→ Instructions to follow
An exact copy is the goal: every line from the one containing "Médico veterinario. Centro" to the end of the material below, pictures excluded.

:: Data provided ::

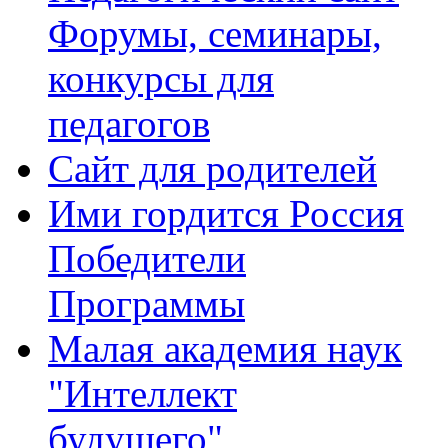
Форумы, семинары,
конкурсы для
педагогов
Сайт для родителей
Ими гордится Россия
Победители
Программы
Малая академия наук
"Интеллект
будущего"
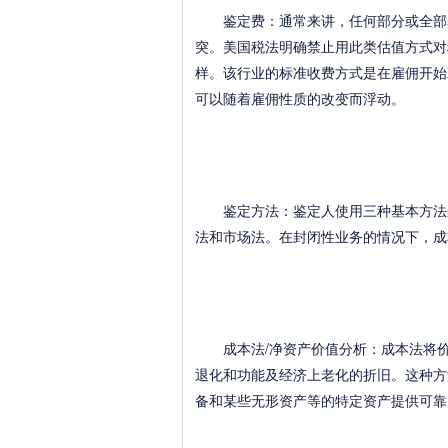
鉴定费：通常来讲，任何部分或全部基
突。美国税法明确禁止用此类估值方式对
样。该行业的标准收费方式是在雇佣开始
可以随着雇佣性质的改变而浮动。
鉴定方法：鉴定人使用三种基本方法来
法和市场法。在封闭性业务的情况下，成
成本法/净资产价值分析：成本法将价
退化和功能及经济上老化的折旧。这种方
备和某些无形资产等的特定资产提供可靠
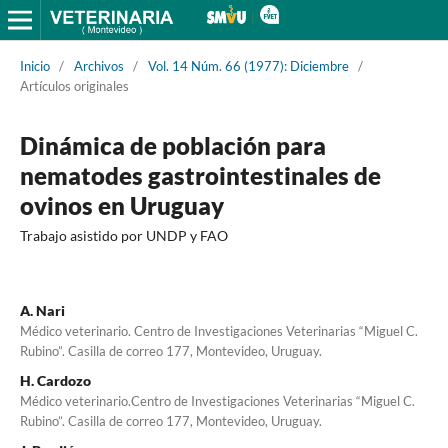
Inicio
/
Archivos
/
Vol. 14 Núm. 66 (1977): Diciembre
/
Artículos originales
Dinámica de población para
nematodes gastrointestinales de
ovinos en Uruguay
Trabajo asistido por UNDP y FAO
A. Nari
Médico veterinario. Centro de Investigaciones Veterinarias “Miguel C.
Rubino”. Casilla de correo 177, Montevideo, Uruguay.
H. Cardozo
Médico veterinario.Centro de Investigaciones Veterinarias “Miguel C.
Rubino”. Casilla de correo 177, Montevideo, Uruguay.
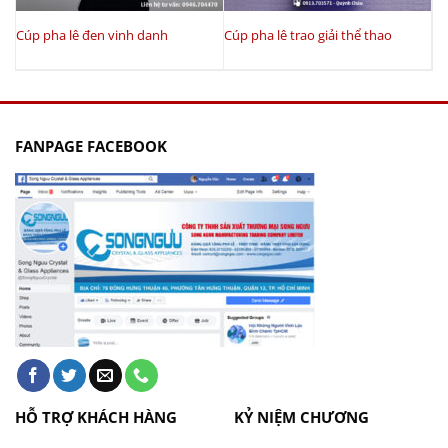
Cúp pha lê đen vinh danh
Cúp pha lê trao giải thể thao
FANPAGE FACEBOOK
HỖ TRỢ KHÁCH HÀNG
KỶ NIỆM CHƯƠNG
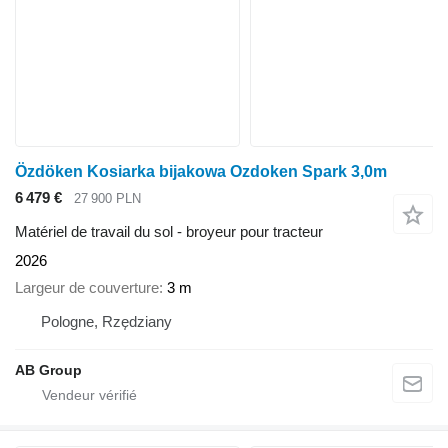
Özdöken Kosiarka bijakowa Ozdoken Spark 3,0m
6 479 €
27 900 PLN
Matériel de travail du sol - broyeur pour tracteur
2026
Largeur de couverture
3 m
Pologne, Rzędziany
AB Group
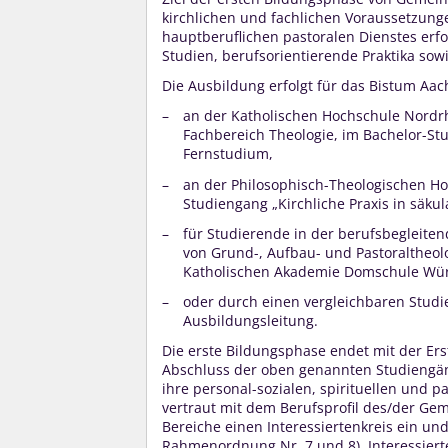
kirchlichen und fachlichen Voraussetzung
hauptberuflichen pastoralen Dienstes erfo
Studien, berufsorientierende Praktika sow
Die Ausbildung erfolgt für das Bistum Aa
an der Katholischen Hochschule Nordr
Fachbereich Theologie, im Bachelor-St
Fernstudium,
an der Philosophisch-Theologischen Ho
Studiengang „Kirchliche Praxis in säkul
für Studierende in der berufsbegleitend
von Grund-, Aufbau- und Pastoraltheol
Katholischen Akademie Domschule Würz
oder durch einen vergleichbaren Studie
Ausbildungsleitung.
Die erste Bildungsphase endet mit der Er
Abschluss der oben genannten Studiengän
ihre personal-sozialen, spirituellen und
vertraut mit dem Berufsprofil des/der Gem
Bereiche einen Interessiertenkreis ein und
Rahmenordnung Nr. 7 und 8). Interessier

:::

→ Task result
Médico veterinario. Centro de Investigaciones Veterinarias “Miguel C.
Rubino”. Casilla de correo 177, Montevideo, Uruguay.
H. Cardozo
Médico veterinario.Centro de Investigaciones Veterinarias “Miguel C.
Rubino”. Casilla de correo 177, Montevideo, Uruguay.
Cúp pha lê đen vinh danh
Cúp pha lê trao giải thể thao
FANPAGE FACEBOOK
HỖ TRỢ KHÁCH HÀNG
KỶ NIỆM CHƯƠNG
Özdöken Kosiarka bijakowa Ozdoken Spark 3,0m
6 479 €
27 900 PLN
Matériel de travail du sol - broyeur pour tracteur
2026
Largeur de couverture
3 m
Pologne, Rzędziany
AB Group
kirchlichen und fachlichen Voraussetzung
hauptberuflichen pastoralen Dienstes erfo
Studien, berufsorientierende Praktika sow
Die Ausbildung erfolgt für das Bistum Aa
an der Katholischen Hochschule Nordr
Fachbereich Theologie, im Bachelor-St
Fernstudium,
an der Philosophisch-Theologischen Ho
Studiengang „Kirchliche Praxis in säkul
für Studierende in der berufsbegleitend
von Grund-, Aufbau- und Pastoraltheol
Katholischen Akademie Domschule Würz
oder durch einen vergleichbaren Studie
Ausbildungsleitung.
Die erste Bildungsphase endet mit der Er
Abschluss der oben genannten Studiengän
ihre personal-sozialen, spirituellen und
vertraut mit dem Berufsprofil des/der Gem
Bereiche einen Interessiertenkreis ein und
Rahmenordnung Nr. 7 und 8). Interessier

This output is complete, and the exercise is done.